Extending on this idea of keeping documentation “clean”, I want to be curious how “cleanliness” happens and matters. On this particular morning, there were many moments that refused taken-for-granted ideas of cleanliness but also that make me want to think carefully about our relations with sand and rain and what these materials do beyond dirtying or soaking (which we might, in a status-quo way, understand sand’s dirtying and rain’s soaking as not “clean” or orderly or controlled things). As the documentation travelled into the sand, some pieces became covered in sand, and there was a moment of a few children trying to “clean” the documentation off using other documentation. The damp sand clung to the laminated surface of the documentation differently than it might have to only a paper, and refused to brush off easily – the wet lamination, which in some sense “protects” the documentation, also held on to wet sand pieces, refusing to maintain a sort of “cleanliness” of the documentation, even when children tried to use sheets of documentation to brush off the documentation buried in the sand. Here’s a gif that lingers with this moment:

This makes me want to think how we might understand this moment within a question of the relations we create with documentation: why does it matter that there was a push to “clean” the documentation? And, even more interestingly, what happens when we think of what happens with sand and documentation by attending to what sand and laminated images do together: how does the refusal of sand to clean nicely off the documentation materially, physically, intervene in our inherited relations with documentation that make us want to preserve and showcase intact, perfect documentation? I think it is fascinating to pay careful attention to how sand resolutely refuses to follow children’s intentions to clean the documentation – why does this matter? How does this call us to reimagine our existing practices of documenting with sand and images in the sand area (and with rain on drizzly days)?

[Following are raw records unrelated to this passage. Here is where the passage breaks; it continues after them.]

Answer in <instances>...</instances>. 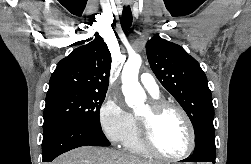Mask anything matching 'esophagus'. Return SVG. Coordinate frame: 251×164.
<instances>
[{
	"label": "esophagus",
	"mask_w": 251,
	"mask_h": 164,
	"mask_svg": "<svg viewBox=\"0 0 251 164\" xmlns=\"http://www.w3.org/2000/svg\"><path fill=\"white\" fill-rule=\"evenodd\" d=\"M127 2H126V4H128L129 2H128V0H126Z\"/></svg>",
	"instance_id": "1"
}]
</instances>
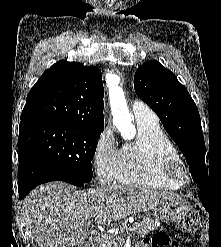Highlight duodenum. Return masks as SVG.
<instances>
[{
	"mask_svg": "<svg viewBox=\"0 0 221 247\" xmlns=\"http://www.w3.org/2000/svg\"><path fill=\"white\" fill-rule=\"evenodd\" d=\"M86 245L88 247H97L98 245V236L96 234H91L88 236L87 241H86Z\"/></svg>",
	"mask_w": 221,
	"mask_h": 247,
	"instance_id": "obj_1",
	"label": "duodenum"
}]
</instances>
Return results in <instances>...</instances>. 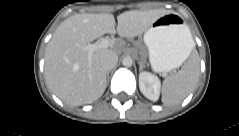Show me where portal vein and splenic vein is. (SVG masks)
<instances>
[{"label":"portal vein and splenic vein","instance_id":"18ae733b","mask_svg":"<svg viewBox=\"0 0 239 136\" xmlns=\"http://www.w3.org/2000/svg\"><path fill=\"white\" fill-rule=\"evenodd\" d=\"M111 42L108 39H102L99 42H96L94 44H87L86 46L83 47L84 50H86L88 52V58L91 61L92 59V54L94 51L98 50V49H104V48H108L110 46Z\"/></svg>","mask_w":239,"mask_h":136}]
</instances>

I want to suggest that this idea of “clean” and moving entangled too with other moments in the morning. When we were exploring chalk on bodies and drawing with chalk on faces earlier in the morning, we were thinking with how chalk highlights the imperfections and nicks on our skin, and how sand travels from our oily palm skin onto the ground and fabric in messy, powdery ways. Chalk refuses to be clean (orderly, predictable, contained) in how it moves. Cleanliness (as practices toward order and containment) then returned differently, I think, as the rain picked up. Bare feet and socks and jackets and hair got really, really wet, especially as children gathered under the area of the tarp that collected and dripped rain water in a super interesting heavy stream. I want to be curious here how we can think of rain as intervening in ideas of cleanliness – how do wet barefeet and drenched jackets unsettle how and why we want to maintain “cleanliness”? How do moments like these make visible what it is we might ignore or shut down sometimes in the name of preserving clean, and are these practices that we want to stand behind (and why)? Cleanliness also mattered with sand as the rain picked back, as children noticed how the collected pockets of rain by the stairs and under the tarp could be used to “clean” the sand off their feet. This gets even more tangled and complex, as there’s this unruly (monstrous, maybe) rain and uncontainable, un-cleanable sand that come together with barefeet (a practice that we might consider to not be “clean”, where clean means a particular way of keeping bodies tidy and separate from messy materials) to really, really complexify what we mean and do we when we talk about “clean” – messy rain and messy sand (the same sand that messes with keeping documentation clean) come together to create conditions to make less-sandy but still messy feet. There’s almost this layering of messy in this ongoing refusal of seeking purity or containment. I want to suggest that clean and messy become questions of relations and practices: how do we come to understand what it means to be clean or dirty in any one movement/moment? With what intentions do we seek cleanliness? Or messiness? What happens when materials or weather interfere in our taken-for-granted relations with cleanliness and documenting and moving? How do we respond? Why?